==== TASK INPUTS
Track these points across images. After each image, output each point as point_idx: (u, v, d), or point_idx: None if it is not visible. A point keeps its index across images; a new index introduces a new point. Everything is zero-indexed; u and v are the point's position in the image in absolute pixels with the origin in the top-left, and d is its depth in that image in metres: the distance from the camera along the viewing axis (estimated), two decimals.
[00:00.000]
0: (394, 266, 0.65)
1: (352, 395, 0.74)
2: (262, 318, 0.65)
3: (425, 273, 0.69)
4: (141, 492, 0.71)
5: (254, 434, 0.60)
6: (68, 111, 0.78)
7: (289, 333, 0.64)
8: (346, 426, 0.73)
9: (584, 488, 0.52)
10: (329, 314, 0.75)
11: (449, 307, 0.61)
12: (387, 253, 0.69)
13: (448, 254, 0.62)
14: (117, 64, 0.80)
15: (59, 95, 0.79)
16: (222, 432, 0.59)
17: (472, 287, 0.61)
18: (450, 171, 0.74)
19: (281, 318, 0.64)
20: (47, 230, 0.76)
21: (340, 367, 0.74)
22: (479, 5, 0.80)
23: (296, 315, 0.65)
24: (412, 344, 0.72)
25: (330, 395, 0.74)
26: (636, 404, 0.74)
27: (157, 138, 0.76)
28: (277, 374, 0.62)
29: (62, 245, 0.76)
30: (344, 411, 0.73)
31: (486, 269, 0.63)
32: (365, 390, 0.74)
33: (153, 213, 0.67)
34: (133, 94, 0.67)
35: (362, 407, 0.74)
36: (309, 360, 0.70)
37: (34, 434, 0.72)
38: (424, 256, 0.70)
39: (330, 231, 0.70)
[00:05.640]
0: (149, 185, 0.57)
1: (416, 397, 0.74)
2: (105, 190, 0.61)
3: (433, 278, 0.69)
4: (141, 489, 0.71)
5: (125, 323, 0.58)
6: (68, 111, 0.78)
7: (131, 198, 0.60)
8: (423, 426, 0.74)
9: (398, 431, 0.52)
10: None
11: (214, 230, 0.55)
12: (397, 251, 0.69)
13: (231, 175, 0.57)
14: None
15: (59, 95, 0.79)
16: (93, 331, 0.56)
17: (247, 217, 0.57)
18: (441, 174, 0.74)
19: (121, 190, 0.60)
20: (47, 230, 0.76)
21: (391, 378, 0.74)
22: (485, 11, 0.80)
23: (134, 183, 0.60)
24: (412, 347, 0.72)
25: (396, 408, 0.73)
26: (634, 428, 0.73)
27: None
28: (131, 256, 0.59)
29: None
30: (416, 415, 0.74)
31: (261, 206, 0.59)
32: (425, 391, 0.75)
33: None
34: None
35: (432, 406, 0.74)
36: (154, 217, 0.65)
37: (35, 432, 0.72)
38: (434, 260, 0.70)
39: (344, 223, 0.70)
========
==== TASK INPUTS
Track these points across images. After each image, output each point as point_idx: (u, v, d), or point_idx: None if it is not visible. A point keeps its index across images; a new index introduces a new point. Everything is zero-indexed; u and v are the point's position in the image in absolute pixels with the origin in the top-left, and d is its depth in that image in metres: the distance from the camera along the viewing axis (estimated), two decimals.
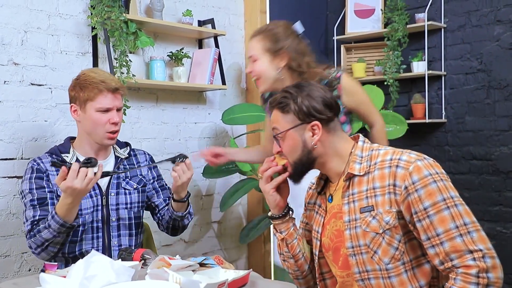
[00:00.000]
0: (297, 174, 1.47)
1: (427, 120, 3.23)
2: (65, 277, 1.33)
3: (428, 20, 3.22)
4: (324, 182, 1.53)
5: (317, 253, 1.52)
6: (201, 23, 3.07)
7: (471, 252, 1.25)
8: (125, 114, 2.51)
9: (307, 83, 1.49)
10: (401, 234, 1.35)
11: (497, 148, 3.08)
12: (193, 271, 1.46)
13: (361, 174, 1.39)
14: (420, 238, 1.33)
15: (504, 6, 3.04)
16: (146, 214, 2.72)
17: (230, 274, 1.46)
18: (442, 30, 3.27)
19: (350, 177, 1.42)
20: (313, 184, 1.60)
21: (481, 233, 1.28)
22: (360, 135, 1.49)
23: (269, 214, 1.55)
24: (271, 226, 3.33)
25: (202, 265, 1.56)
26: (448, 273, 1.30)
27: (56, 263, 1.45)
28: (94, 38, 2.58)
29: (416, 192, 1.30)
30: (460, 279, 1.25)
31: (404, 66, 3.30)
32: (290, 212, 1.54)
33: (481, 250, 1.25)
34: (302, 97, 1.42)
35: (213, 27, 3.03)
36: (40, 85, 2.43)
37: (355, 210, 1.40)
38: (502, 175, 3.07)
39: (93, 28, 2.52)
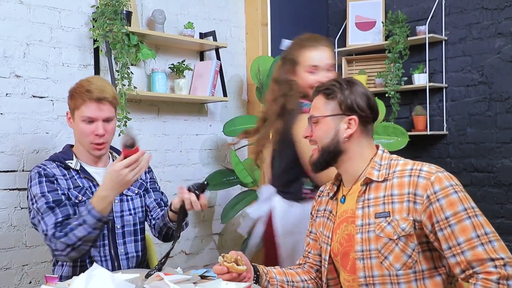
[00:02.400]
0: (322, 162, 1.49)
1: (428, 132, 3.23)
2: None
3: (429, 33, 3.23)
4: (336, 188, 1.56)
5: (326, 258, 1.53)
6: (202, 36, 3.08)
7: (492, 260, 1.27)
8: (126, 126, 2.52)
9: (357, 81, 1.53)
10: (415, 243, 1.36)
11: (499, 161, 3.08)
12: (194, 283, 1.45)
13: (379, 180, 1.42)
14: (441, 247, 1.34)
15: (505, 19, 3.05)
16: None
========
ABOUT THIS TASK >> Output the lines above exactly, but only those between the line holding "37: (34, 434, 0.72)" and the line holding "9: (398, 431, 0.52)", inclusive.

RESPONSE >>
37: (34, 434, 0.72)
38: (424, 256, 0.70)
39: (330, 231, 0.70)
[00:05.640]
0: (149, 185, 0.57)
1: (416, 397, 0.74)
2: (105, 190, 0.61)
3: (433, 278, 0.69)
4: (141, 489, 0.71)
5: (125, 323, 0.58)
6: (68, 111, 0.78)
7: (131, 198, 0.60)
8: (423, 426, 0.74)
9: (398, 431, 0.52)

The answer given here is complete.